Start of Given records

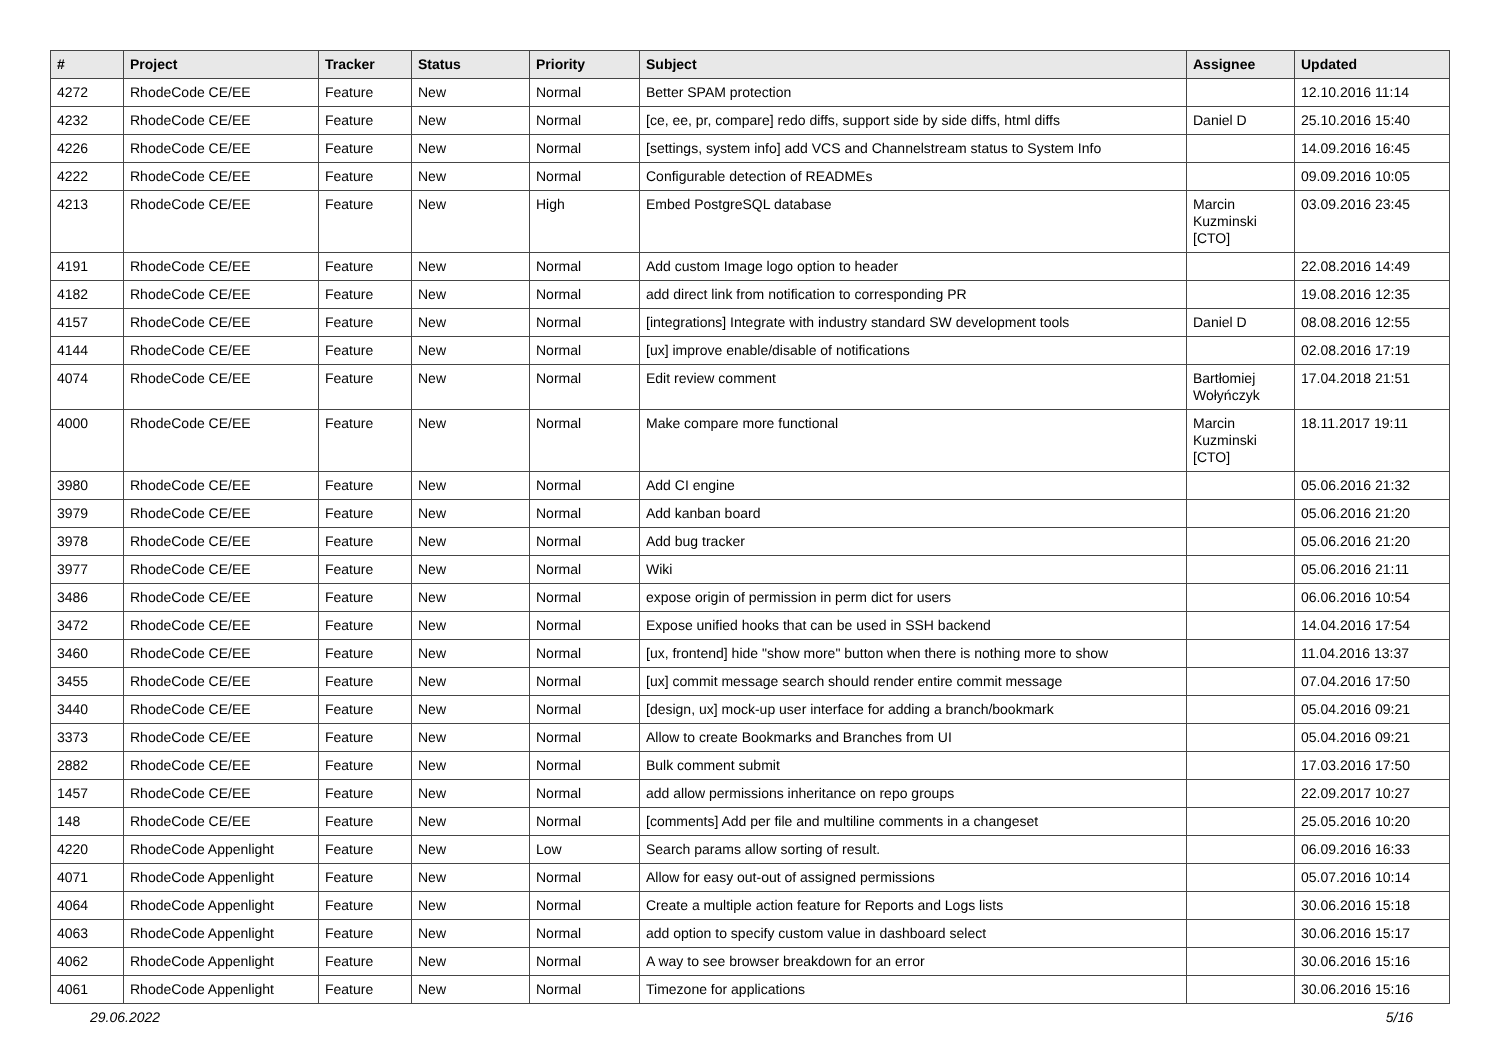| # | Project | Tracker | Status | Priority | Subject | Assignee | Updated |
| --- | --- | --- | --- | --- | --- | --- | --- |
| 4272 | RhodeCode CE/EE | Feature | New | Normal | Better SPAM protection | | 12.10.2016 11:14 |
| 4232 | RhodeCode CE/EE | Feature | New | Normal | [ce, ee, pr, compare] redo diffs, support side by side diffs, html diffs | Daniel D | 25.10.2016 15:40 |
| 4226 | RhodeCode CE/EE | Feature | New | Normal | [settings, system info] add VCS and Channelstream status to System Info | | 14.09.2016 16:45 |
| 4222 | RhodeCode CE/EE | Feature | New | Normal | Configurable detection of READMEs | | 09.09.2016 10:05 |
| 4213 | RhodeCode CE/EE | Feature | New | High | Embed PostgreSQL database | Marcin Kuzminski [CTO] | 03.09.2016 23:45 |
| 4191 | RhodeCode CE/EE | Feature | New | Normal | Add custom Image logo option to header | | 22.08.2016 14:49 |
| 4182 | RhodeCode CE/EE | Feature | New | Normal | add direct link from notification to corresponding PR | | 19.08.2016 12:35 |
| 4157 | RhodeCode CE/EE | Feature | New | Normal | [integrations] Integrate with industry standard SW development tools | Daniel D | 08.08.2016 12:55 |
| 4144 | RhodeCode CE/EE | Feature | New | Normal | [ux] improve enable/disable of notifications | | 02.08.2016 17:19 |
| 4074 | RhodeCode CE/EE | Feature | New | Normal | Edit review comment | Bartłomiej Wołyńczyk | 17.04.2018 21:51 |
| 4000 | RhodeCode CE/EE | Feature | New | Normal | Make compare more functional | Marcin Kuzminski [CTO] | 18.11.2017 19:11 |
| 3980 | RhodeCode CE/EE | Feature | New | Normal | Add CI engine | | 05.06.2016 21:32 |
| 3979 | RhodeCode CE/EE | Feature | New | Normal | Add kanban board | | 05.06.2016 21:20 |
| 3978 | RhodeCode CE/EE | Feature | New | Normal | Add bug tracker | | 05.06.2016 21:20 |
| 3977 | RhodeCode CE/EE | Feature | New | Normal | Wiki | | 05.06.2016 21:11 |
| 3486 | RhodeCode CE/EE | Feature | New | Normal | expose origin of permission in perm dict for users | | 06.06.2016 10:54 |
| 3472 | RhodeCode CE/EE | Feature | New | Normal | Expose unified hooks that can be used in SSH backend | | 14.04.2016 17:54 |
| 3460 | RhodeCode CE/EE | Feature | New | Normal | [ux, frontend] hide "show more" button when there is nothing more to show | | 11.04.2016 13:37 |
| 3455 | RhodeCode CE/EE | Feature | New | Normal | [ux] commit message search should render entire commit message | | 07.04.2016 17:50 |
| 3440 | RhodeCode CE/EE | Feature | New | Normal | [design, ux] mock-up user interface for adding a branch/bookmark | | 05.04.2016 09:21 |
| 3373 | RhodeCode CE/EE | Feature | New | Normal | Allow to create Bookmarks and Branches from UI | | 05.04.2016 09:21 |
| 2882 | RhodeCode CE/EE | Feature | New | Normal | Bulk comment submit | | 17.03.2016 17:50 |
| 1457 | RhodeCode CE/EE | Feature | New | Normal | add allow permissions inheritance on repo groups | | 22.09.2017 10:27 |
| 148 | RhodeCode CE/EE | Feature | New | Normal | [comments] Add per file and multiline comments in a changeset | | 25.05.2016 10:20 |
| 4220 | RhodeCode Appenlight | Feature | New | Low | Search params allow sorting of result. | | 06.09.2016 16:33 |
| 4071 | RhodeCode Appenlight | Feature | New | Normal | Allow for easy out-out of assigned permissions | | 05.07.2016 10:14 |
| 4064 | RhodeCode Appenlight | Feature | New | Normal | Create a multiple action feature for Reports and Logs lists | | 30.06.2016 15:18 |
| 4063 | RhodeCode Appenlight | Feature | New | Normal | add option to specify custom value in dashboard select | | 30.06.2016 15:17 |
| 4062 | RhodeCode Appenlight | Feature | New | Normal | A way to see browser breakdown for an error | | 30.06.2016 15:16 |
| 4061 | RhodeCode Appenlight | Feature | New | Normal | Timezone for applications | | 30.06.2016 15:16 |
29.06.2022 5/16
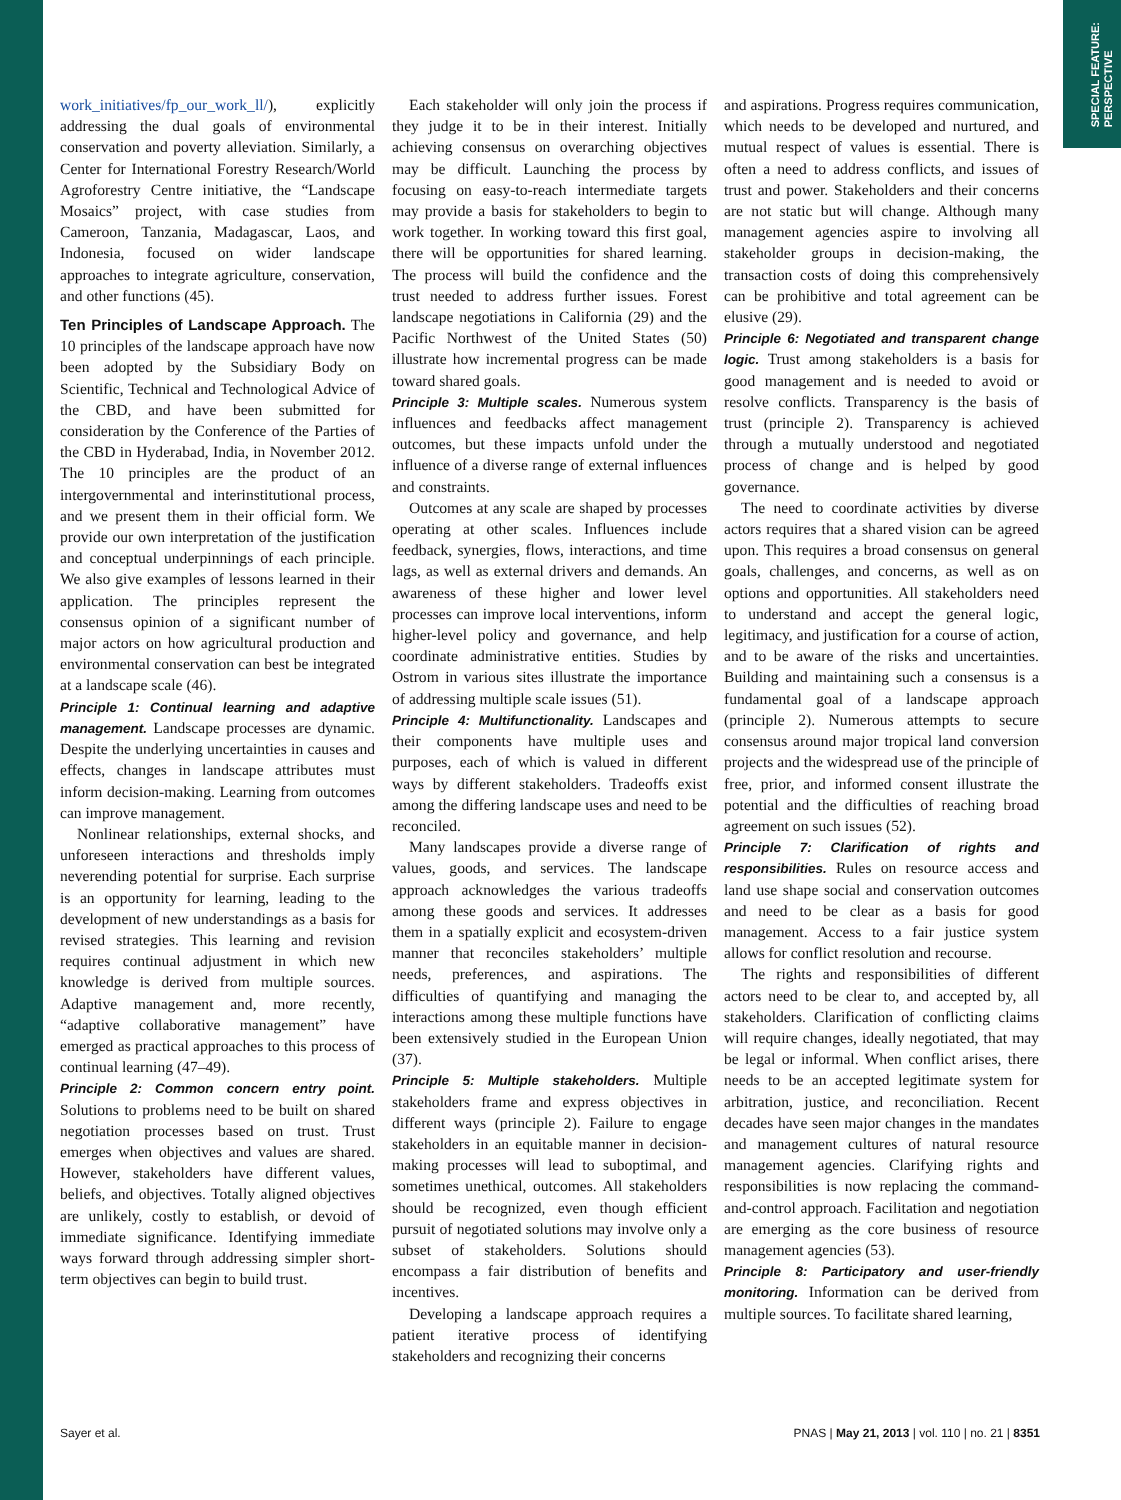SPECIAL FEATURE:
PERSPECTIVE
work_initiatives/fp_our_work_ll/), explicitly addressing the dual goals of environmental conservation and poverty alleviation. Similarly, a Center for International Forestry Research/World Agroforestry Centre initiative, the “Landscape Mosaics” project, with case studies from Cameroon, Tanzania, Madagascar, Laos, and Indonesia, focused on wider landscape approaches to integrate agriculture, conservation, and other functions (45).
Ten Principles of Landscape Approach. The 10 principles of the landscape approach have now been adopted by the Subsidiary Body on Scientific, Technical and Technological Advice of the CBD, and have been submitted for consideration by the Conference of the Parties of the CBD in Hyderabad, India, in November 2012. The 10 principles are the product of an intergovernmental and interinstitutional process, and we present them in their official form. We provide our own interpretation of the justification and conceptual underpinnings of each principle. We also give examples of lessons learned in their application. The principles represent the consensus opinion of a significant number of major actors on how agricultural production and environmental conservation can best be integrated at a landscape scale (46).
Principle 1: Continual learning and adaptive management. Landscape processes are dynamic. Despite the underlying uncertainties in causes and effects, changes in landscape attributes must inform decision-making. Learning from outcomes can improve management.
Nonlinear relationships, external shocks, and unforeseen interactions and thresholds imply neverending potential for surprise. Each surprise is an opportunity for learning, leading to the development of new understandings as a basis for revised strategies. This learning and revision requires continual adjustment in which new knowledge is derived from multiple sources. Adaptive management and, more recently, “adaptive collaborative management” have emerged as practical approaches to this process of continual learning (47–49).
Principle 2: Common concern entry point. Solutions to problems need to be built on shared negotiation processes based on trust. Trust emerges when objectives and values are shared. However, stakeholders have different values, beliefs, and objectives. Totally aligned objectives are unlikely, costly to establish, or devoid of immediate significance. Identifying immediate ways forward through addressing simpler short-term objectives can begin to build trust.
Each stakeholder will only join the process if they judge it to be in their interest. Initially achieving consensus on overarching objectives may be difficult. Launching the process by focusing on easy-to-reach intermediate targets may provide a basis for stakeholders to begin to work together. In working toward this first goal, there will be opportunities for shared learning. The process will build the confidence and the trust needed to address further issues. Forest landscape negotiations in California (29) and the Pacific Northwest of the United States (50) illustrate how incremental progress can be made toward shared goals.
Principle 3: Multiple scales. Numerous system influences and feedbacks affect management outcomes, but these impacts unfold under the influence of a diverse range of external influences and constraints.
Outcomes at any scale are shaped by processes operating at other scales. Influences include feedback, synergies, flows, interactions, and time lags, as well as external drivers and demands. An awareness of these higher and lower level processes can improve local interventions, inform higher-level policy and governance, and help coordinate administrative entities. Studies by Ostrom in various sites illustrate the importance of addressing multiple scale issues (51).
Principle 4: Multifunctionality. Landscapes and their components have multiple uses and purposes, each of which is valued in different ways by different stakeholders. Tradeoffs exist among the differing landscape uses and need to be reconciled.
Many landscapes provide a diverse range of values, goods, and services. The landscape approach acknowledges the various tradeoffs among these goods and services. It addresses them in a spatially explicit and ecosystem-driven manner that reconciles stakeholders’ multiple needs, preferences, and aspirations. The difficulties of quantifying and managing the interactions among these multiple functions have been extensively studied in the European Union (37).
Principle 5: Multiple stakeholders. Multiple stakeholders frame and express objectives in different ways (principle 2). Failure to engage stakeholders in an equitable manner in decision-making processes will lead to suboptimal, and sometimes unethical, outcomes. All stakeholders should be recognized, even though efficient pursuit of negotiated solutions may involve only a subset of stakeholders. Solutions should encompass a fair distribution of benefits and incentives.
Developing a landscape approach requires a patient iterative process of identifying stakeholders and recognizing their concerns
and aspirations. Progress requires communication, which needs to be developed and nurtured, and mutual respect of values is essential. There is often a need to address conflicts, and issues of trust and power. Stakeholders and their concerns are not static but will change. Although many management agencies aspire to involving all stakeholder groups in decision-making, the transaction costs of doing this comprehensively can be prohibitive and total agreement can be elusive (29).
Principle 6: Negotiated and transparent change logic. Trust among stakeholders is a basis for good management and is needed to avoid or resolve conflicts. Transparency is the basis of trust (principle 2). Transparency is achieved through a mutually understood and negotiated process of change and is helped by good governance.
The need to coordinate activities by diverse actors requires that a shared vision can be agreed upon. This requires a broad consensus on general goals, challenges, and concerns, as well as on options and opportunities. All stakeholders need to understand and accept the general logic, legitimacy, and justification for a course of action, and to be aware of the risks and uncertainties. Building and maintaining such a consensus is a fundamental goal of a landscape approach (principle 2). Numerous attempts to secure consensus around major tropical land conversion projects and the widespread use of the principle of free, prior, and informed consent illustrate the potential and the difficulties of reaching broad agreement on such issues (52).
Principle 7: Clarification of rights and responsibilities. Rules on resource access and land use shape social and conservation outcomes and need to be clear as a basis for good management. Access to a fair justice system allows for conflict resolution and recourse.
The rights and responsibilities of different actors need to be clear to, and accepted by, all stakeholders. Clarification of conflicting claims will require changes, ideally negotiated, that may be legal or informal. When conflict arises, there needs to be an accepted legitimate system for arbitration, justice, and reconciliation. Recent decades have seen major changes in the mandates and management cultures of natural resource management agencies. Clarifying rights and responsibilities is now replacing the command-and-control approach. Facilitation and negotiation are emerging as the core business of resource management agencies (53).
Principle 8: Participatory and user-friendly monitoring. Information can be derived from multiple sources. To facilitate shared learning,
Sayer et al. PNAS | May 21, 2013 | vol. 110 | no. 21 | 8351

End of Given records

**What you have to do:** Starting at the first line of the entries, restate word for word everything through the line that holds "17.04.2018 21:51 |", both ends included, but omit any pictures.

**Written solution:**
| # | Project | Tracker | Status | Priority | Subject | Assignee | Updated |
| --- | --- | --- | --- | --- | --- | --- | --- |
| 4272 | RhodeCode CE/EE | Feature | New | Normal | Better SPAM protection | | 12.10.2016 11:14 |
| 4232 | RhodeCode CE/EE | Feature | New | Normal | [ce, ee, pr, compare] redo diffs, support side by side diffs, html diffs | Daniel D | 25.10.2016 15:40 |
| 4226 | RhodeCode CE/EE | Feature | New | Normal | [settings, system info] add VCS and Channelstream status to System Info | | 14.09.2016 16:45 |
| 4222 | RhodeCode CE/EE | Feature | New | Normal | Configurable detection of READMEs | | 09.09.2016 10:05 |
| 4213 | RhodeCode CE/EE | Feature | New | High | Embed PostgreSQL database | Marcin Kuzminski [CTO] | 03.09.2016 23:45 |
| 4191 | RhodeCode CE/EE | Feature | New | Normal | Add custom Image logo option to header | | 22.08.2016 14:49 |
| 4182 | RhodeCode CE/EE | Feature | New | Normal | add direct link from notification to corresponding PR | | 19.08.2016 12:35 |
| 4157 | RhodeCode CE/EE | Feature | New | Normal | [integrations] Integrate with industry standard SW development tools | Daniel D | 08.08.2016 12:55 |
| 4144 | RhodeCode CE/EE | Feature | New | Normal | [ux] improve enable/disable of notifications | | 02.08.2016 17:19 |
| 4074 | RhodeCode CE/EE | Feature | New | Normal | Edit review comment | Bartłomiej Wołyńczyk | 17.04.2018 21:51 |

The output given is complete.